Journal of Clinical Images and Medical Case Reports

ISSN 2766-7820
Short Report - Open Access, Volume 5

A large posterior mediastinal cavernous lymphangioma with benign osteolysis foci: A case report

*Corresponding Author : Hamdan Othman
Faculty of Medicine, Damascus University, Damascus, Syria.
Email: [email protected]

Received : May 25, 2024

Accepted : Jun 10, 2024

Published : Jun 17, 2024

Archived : www.jcimcr.org

Copyright : © Othman H (2024).

Keywords: Cavernous; Lymphangioma; Posterior mediastinal.

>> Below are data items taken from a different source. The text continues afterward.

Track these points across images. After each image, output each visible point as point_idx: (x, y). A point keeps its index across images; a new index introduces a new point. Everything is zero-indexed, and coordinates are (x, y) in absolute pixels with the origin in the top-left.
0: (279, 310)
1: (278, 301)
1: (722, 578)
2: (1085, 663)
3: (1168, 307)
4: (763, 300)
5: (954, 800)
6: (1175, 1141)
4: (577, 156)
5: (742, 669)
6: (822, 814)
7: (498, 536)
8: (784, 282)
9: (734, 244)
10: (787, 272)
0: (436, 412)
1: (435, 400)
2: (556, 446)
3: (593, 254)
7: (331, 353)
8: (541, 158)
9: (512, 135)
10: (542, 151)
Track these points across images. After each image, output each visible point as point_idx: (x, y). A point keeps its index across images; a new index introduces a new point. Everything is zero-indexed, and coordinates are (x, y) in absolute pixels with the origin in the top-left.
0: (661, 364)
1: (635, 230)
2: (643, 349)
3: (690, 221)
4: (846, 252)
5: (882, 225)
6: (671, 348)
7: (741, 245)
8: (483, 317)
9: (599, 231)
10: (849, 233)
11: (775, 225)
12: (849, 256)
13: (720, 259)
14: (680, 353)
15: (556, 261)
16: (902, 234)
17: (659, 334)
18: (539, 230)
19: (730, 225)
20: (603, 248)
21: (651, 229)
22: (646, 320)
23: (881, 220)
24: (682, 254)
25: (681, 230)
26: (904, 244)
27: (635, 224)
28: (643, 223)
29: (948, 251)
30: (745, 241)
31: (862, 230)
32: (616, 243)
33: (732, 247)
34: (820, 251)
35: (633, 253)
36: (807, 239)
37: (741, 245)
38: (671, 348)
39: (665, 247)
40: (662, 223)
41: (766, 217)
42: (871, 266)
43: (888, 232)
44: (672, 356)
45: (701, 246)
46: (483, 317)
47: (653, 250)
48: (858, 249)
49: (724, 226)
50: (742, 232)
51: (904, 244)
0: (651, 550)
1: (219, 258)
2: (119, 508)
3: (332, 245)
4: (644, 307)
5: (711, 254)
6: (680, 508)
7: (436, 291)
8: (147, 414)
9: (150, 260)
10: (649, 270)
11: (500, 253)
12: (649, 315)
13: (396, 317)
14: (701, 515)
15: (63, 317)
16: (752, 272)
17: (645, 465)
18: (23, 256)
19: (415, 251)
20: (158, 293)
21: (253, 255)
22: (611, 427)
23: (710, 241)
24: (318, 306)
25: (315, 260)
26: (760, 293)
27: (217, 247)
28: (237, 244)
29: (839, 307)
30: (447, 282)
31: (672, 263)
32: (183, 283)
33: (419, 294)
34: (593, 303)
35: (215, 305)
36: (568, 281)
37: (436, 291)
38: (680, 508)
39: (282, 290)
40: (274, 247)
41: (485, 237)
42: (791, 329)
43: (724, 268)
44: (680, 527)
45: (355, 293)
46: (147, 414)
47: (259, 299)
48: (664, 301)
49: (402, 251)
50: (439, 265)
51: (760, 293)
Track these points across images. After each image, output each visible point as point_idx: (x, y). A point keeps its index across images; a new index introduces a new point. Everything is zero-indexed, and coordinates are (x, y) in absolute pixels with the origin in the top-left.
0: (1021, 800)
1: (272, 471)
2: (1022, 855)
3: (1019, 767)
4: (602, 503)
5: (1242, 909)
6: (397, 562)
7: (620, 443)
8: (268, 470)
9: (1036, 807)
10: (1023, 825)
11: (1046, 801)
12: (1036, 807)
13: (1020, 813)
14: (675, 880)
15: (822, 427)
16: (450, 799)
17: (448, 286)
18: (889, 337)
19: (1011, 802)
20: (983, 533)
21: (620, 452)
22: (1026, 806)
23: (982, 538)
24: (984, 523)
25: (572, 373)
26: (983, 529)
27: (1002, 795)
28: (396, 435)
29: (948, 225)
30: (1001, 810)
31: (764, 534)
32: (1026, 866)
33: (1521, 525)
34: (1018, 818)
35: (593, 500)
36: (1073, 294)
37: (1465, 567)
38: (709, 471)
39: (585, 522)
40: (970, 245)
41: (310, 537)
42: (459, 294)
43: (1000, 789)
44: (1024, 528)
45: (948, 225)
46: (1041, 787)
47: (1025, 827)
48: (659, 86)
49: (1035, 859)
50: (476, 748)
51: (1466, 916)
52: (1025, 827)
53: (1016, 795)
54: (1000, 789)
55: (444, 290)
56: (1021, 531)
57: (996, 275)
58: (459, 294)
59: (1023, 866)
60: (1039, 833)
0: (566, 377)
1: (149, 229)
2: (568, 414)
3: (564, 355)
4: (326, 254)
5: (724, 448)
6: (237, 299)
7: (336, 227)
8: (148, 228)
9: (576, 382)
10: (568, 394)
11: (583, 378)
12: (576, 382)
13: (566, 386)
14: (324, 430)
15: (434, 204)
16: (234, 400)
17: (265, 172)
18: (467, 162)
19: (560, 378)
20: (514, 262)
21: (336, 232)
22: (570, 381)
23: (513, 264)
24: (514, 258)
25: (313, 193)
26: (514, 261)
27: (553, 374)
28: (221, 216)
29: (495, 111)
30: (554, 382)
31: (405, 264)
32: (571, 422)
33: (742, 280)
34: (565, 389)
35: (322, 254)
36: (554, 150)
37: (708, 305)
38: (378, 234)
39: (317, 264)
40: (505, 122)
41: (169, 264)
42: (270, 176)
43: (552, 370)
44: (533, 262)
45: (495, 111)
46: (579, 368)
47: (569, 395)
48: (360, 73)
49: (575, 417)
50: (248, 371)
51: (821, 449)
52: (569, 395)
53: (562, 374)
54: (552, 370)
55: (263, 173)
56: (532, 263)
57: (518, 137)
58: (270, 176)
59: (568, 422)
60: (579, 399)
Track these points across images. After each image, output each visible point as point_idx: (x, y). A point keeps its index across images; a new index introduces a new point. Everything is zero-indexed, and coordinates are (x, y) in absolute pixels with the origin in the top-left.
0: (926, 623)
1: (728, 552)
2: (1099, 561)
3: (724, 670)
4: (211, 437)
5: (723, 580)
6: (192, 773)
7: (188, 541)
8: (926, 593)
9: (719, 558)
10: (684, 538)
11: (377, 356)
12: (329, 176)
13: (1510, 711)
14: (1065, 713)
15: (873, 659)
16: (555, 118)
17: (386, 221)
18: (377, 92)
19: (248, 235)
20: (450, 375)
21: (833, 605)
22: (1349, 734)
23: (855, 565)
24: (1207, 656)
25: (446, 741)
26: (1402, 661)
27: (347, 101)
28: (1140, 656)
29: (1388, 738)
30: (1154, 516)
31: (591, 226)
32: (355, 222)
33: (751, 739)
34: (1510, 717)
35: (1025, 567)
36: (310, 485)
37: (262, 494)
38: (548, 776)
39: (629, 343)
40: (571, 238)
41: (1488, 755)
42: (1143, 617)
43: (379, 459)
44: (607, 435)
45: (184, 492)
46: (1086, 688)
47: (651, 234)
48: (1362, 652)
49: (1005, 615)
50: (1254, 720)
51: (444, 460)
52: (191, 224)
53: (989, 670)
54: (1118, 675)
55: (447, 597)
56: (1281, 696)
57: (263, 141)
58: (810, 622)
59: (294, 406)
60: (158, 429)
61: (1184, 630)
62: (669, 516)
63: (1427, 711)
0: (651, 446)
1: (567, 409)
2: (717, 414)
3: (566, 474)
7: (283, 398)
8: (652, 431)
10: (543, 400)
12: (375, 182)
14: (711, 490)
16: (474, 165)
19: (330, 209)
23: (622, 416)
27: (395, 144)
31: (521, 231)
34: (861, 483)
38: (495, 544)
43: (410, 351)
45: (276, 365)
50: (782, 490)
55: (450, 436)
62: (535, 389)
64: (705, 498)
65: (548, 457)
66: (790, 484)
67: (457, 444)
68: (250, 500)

Citation: Othman H. A large posterior mediastinal cavernous lymphangioma with benign osteolysis foci: A case report. J Clin Images Med Case Rep. 2024; 5(6): 3124.

Background

Lymphangioma is a rare benign malformation of lymphatic system that is often diagnosed in the first few years of life. Occurs due to blockage of the lymphatic system during fetal development. They commonly occur in the neck, axilla, and extremities [1,2].

Introduction

We report a case of a Syrian child with a large cavernous lymphangioma in posterior mediastinum presenting with: dyspnea, recurrent pneumonia, fever.

Case presentation

A 5-year-old Syrian boy presented with recurrent pneumonia, fever, dyspnea. No weight loss or night diaphoresis. On examination he was afebrile, and had supcostal, intercostal, and suprasternal reccessions, with respiratory rate of 30 breaths per minute. He had aloud respiratory grunt. The chest expansion was reduced which was dull on percussion. Asculation revealed a marked reduction of air entry over the mid and upper zones. Chest-X ray showed a well demarcated opacity involving the upper and mid zones. Ultrasound scan of the chest revealed fluid-filled right costophrenic angle, suggesting a pleural effusion. A contrast-enhanced Computer Tomography Scan of the chest showed: a large mass filling the posterior mediastinum in it’s upper and middle parts, aligned with the visceral side of the right upper lobe. MRI showed a mass in the posterior mediastinum surrounding the tracheal branch and reaches the diaphragm, surrounding the Azygos vein, superior vena cava, aorta, major vessels and esophagus, measuring (11x5x7) cm. and foci osteolysis in the 9,11,12 thoracic vertebrae. His full blood count revealed: white cell count of 15.000/mm³, neutrophils 10.500/mm³, lymphocytes 4500/mm³, eosinophils 300/mm³, hemoglobin of 12.8 g/dl and platelets of 333.000/mm³. His C-reactive protein was 6 mg/l. His serum electolytes, renal and liver function were normal. Alpha-fetoprotein, and Neuron-Specific Enolase (NSE) were also normal.

Peripheral blood smear: Normal.

Bone marrow aspiration: Normal.

Bone marrow biobsy: Benign bone marrow.

Bone scanning: Hypodense foci on the left and right thight, from which biopsies were taken and the bone tissue were normal, with no malignancy.

Bone scintigraphy: Foci of enhacement of the material (raKeywordsdioactive Technetium) in the distal third of the thight, with increased fixation of the radioactive material in the posterior end of the eight vertebra, no metasis.

Figure 1: CT scan that showed a decrease in the size of the lymphangioma.

Discussion

Lymphangiomas are uncommon benign malformations first described in 1913 by Gaudier and Gorse. Occur due to blockage of the lymphatic system during fetal development [3,4]. Conginital form typically occurs before the age of 5 years old [5]. Due to dissconection of lymphatic channels to the main lymphatic drainage duct. Though acquired lymphangioma occur as a result of any interruption of previously normal lymphatic Drainage such as: trauma, malignancy, surgery, and radiation therapy and presenting in adulthood [6]. Our patient has the congenital form and he initially underwent a drainage of the pleural effusion with antibiotic treatment, and biopsies of bone foci and lungs were accomplished:

Lung biopsy: Pulmonary tissue.

Mass biopsy: No granuloma, no malignancy or TB, cavernous lymphangioma.

And the diagnosis was confirmed.

The child showed a complete recovery and he remained symptoms free at 6-weeks to 3-month follow-up visits. He was on conservative treatment due to the location of the mass which surrounding the vessels, in addition to the difficulty and high risk of the surgical operation.

With an annual periodic review, for blood tests and a chest CT scan that showed a decrease in the size of the lymphangioma.

Conclusion

We report a case with a rare occurrence of a large cavernous lymphangioma originating from posterior mediastinum. It highlights the importance of considering rare possibilities and performing imaging in uncertainly diagnosed situations that can be life-saving.